**Work to be completed**
Convert the text of the data below into a JSON list of strings, one string per line, leaving out blank lines.

**Supplied material**
◇ ◇ ◇

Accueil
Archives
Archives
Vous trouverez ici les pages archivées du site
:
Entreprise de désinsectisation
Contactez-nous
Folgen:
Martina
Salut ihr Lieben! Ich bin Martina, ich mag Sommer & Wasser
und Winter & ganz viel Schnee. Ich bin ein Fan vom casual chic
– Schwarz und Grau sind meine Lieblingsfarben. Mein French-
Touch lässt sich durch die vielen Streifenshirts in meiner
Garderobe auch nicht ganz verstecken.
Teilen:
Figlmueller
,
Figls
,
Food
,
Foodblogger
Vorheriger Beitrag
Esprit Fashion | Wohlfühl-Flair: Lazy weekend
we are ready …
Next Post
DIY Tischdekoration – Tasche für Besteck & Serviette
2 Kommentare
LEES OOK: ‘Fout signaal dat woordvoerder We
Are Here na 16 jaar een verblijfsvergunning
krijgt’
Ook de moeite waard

◇ ◇ ◇

**Exercise result**
[
  "Accueil",
  "Archives",
  "Archives",
  "Vous trouverez ici les pages archivées du site",
  ":",
  "Entreprise de désinsectisation",
  "Contactez-nous",
  "Folgen:",
  "Martina",
  "Salut ihr Lieben! Ich bin Martina, ich mag Sommer & Wasser",
  "und Winter & ganz viel Schnee. Ich bin ein Fan vom casual chic",
  "– Schwarz und Grau sind meine Lieblingsfarben. Mein French-",
  "Touch lässt sich durch die vielen Streifenshirts in meiner",
  "Garderobe auch nicht ganz verstecken.",
  "Teilen:",
  "Figlmueller",
  ",",
  "Figls",
  ",",
  "Food",
  ",",
  "Foodblogger",
  "Vorheriger Beitrag",
  "Esprit Fashion | Wohlfühl-Flair: Lazy weekend",
  "we are ready …",
  "Next Post",
  "DIY Tischdekoration – Tasche für Besteck & Serviette",
  "2 Kommentare",
  "LEES OOK: ‘Fout signaal dat woordvoerder We",
  "Are Here na 16 jaar een verblijfsvergunning",
  "krijgt’",
  "Ook de moeite waard"
]